Agents need to know what a tool does to the world before calling it. Descriptions should go beyond structured annotations to explain consequences.

Conciseness5/5

Is the description appropriately sized, front-loaded, and free of redundancy?

The description is extremely concise—just two short phrases with zero wasted words. It's front-loaded with the key action ('Update a category group's name') and includes a useful efficiency note ('[1 API call]'). Every sentence earns its place, making it easy to parse quickly.

Shorter descriptions cost fewer tokens and are easier for agents to parse. Every sentence should earn its place.

Completeness3/5

Given the tool's complexity, does the description cover enough for an agent to succeed on first attempt?

Given the tool's complexity (a mutation with 3 parameters), annotations cover the mutation aspect, and schema coverage is complete. However, there's no output schema, and the description doesn't explain return values or error behavior. For a mutation tool, this leaves gaps in understanding outcomes, making it adequate but not fully complete.

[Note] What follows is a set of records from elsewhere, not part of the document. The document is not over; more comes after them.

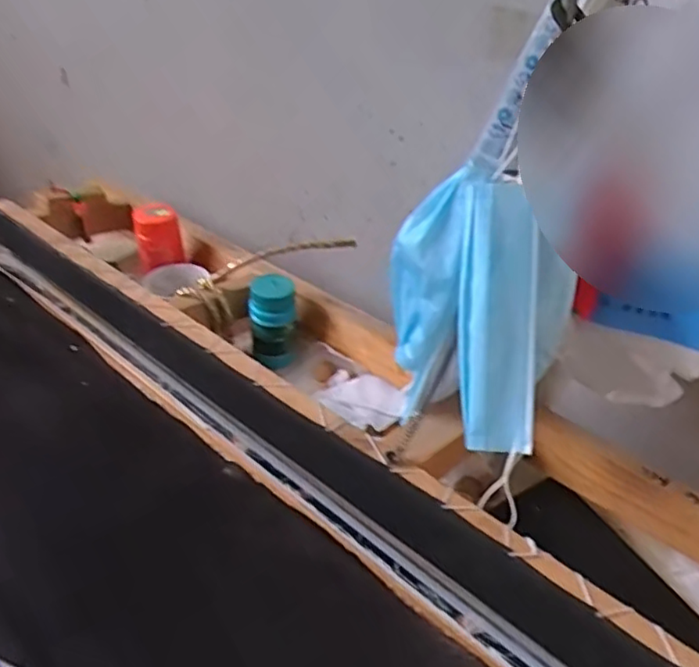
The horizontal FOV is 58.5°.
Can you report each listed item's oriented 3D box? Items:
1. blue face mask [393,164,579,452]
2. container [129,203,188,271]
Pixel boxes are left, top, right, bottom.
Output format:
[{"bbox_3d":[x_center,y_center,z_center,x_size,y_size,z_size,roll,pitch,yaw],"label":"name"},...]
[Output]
[{"bbox_3d":[0.079,-0.011,0.441,0.140,0.173,0.097,22,41,24],"label":"blue face mask"},{"bbox_3d":[-0.225,-0.113,0.736,0.052,0.067,0.041,-7,37,-12],"label":"container"}]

Complex tools with many parameters or behaviors need more documentation. Simple tools need less. This dimension scales expectations accordingly.

Parameters3/5

Does the description clarify parameter syntax, constraints, interactions, or defaults beyond what the schema provides?

Schema description coverage is 100%, so the schema fully documents all three parameters (budget_id, category_group_id, name). The description mentions 'name' but doesn't add meaning beyond what the schema provides (e.g., it doesn't explain naming constraints or relationships between parameters). This meets the baseline for high schema coverage.

Input schemas describe structure but not intent. Descriptions should explain non-obvious parameter relationships and valid value ranges.

Purpose4/5

Does the description clearly state what the tool does and how it differs from similar tools?

The description clearly states the verb ('Update') and resource ('a category group's name'), making the purpose specific and understandable. However, it doesn't explicitly distinguish this tool from similar sibling tools like 'update_category' or 'update_month_category', which would require mentioning what makes a category group different from those other entities.

Agents choose between tools based on descriptions. A clear purpose with a specific verb and resource helps agents select the right tool.

Usage Guidelines2/5

Does the description explain when to use this tool, when not to, or what alternatives exist?

The description provides no guidance on when to use this tool versus alternatives. It doesn't mention prerequisites (e.g., needing a valid category_group_id), when not to use it, or how it differs from sibling update tools like 'update_category'. This leaves the agent with insufficient context for proper tool selection.

Agents often have multiple tools that could apply. Explicit usage guidance like "use X instead of Y when Z" prevents misuse.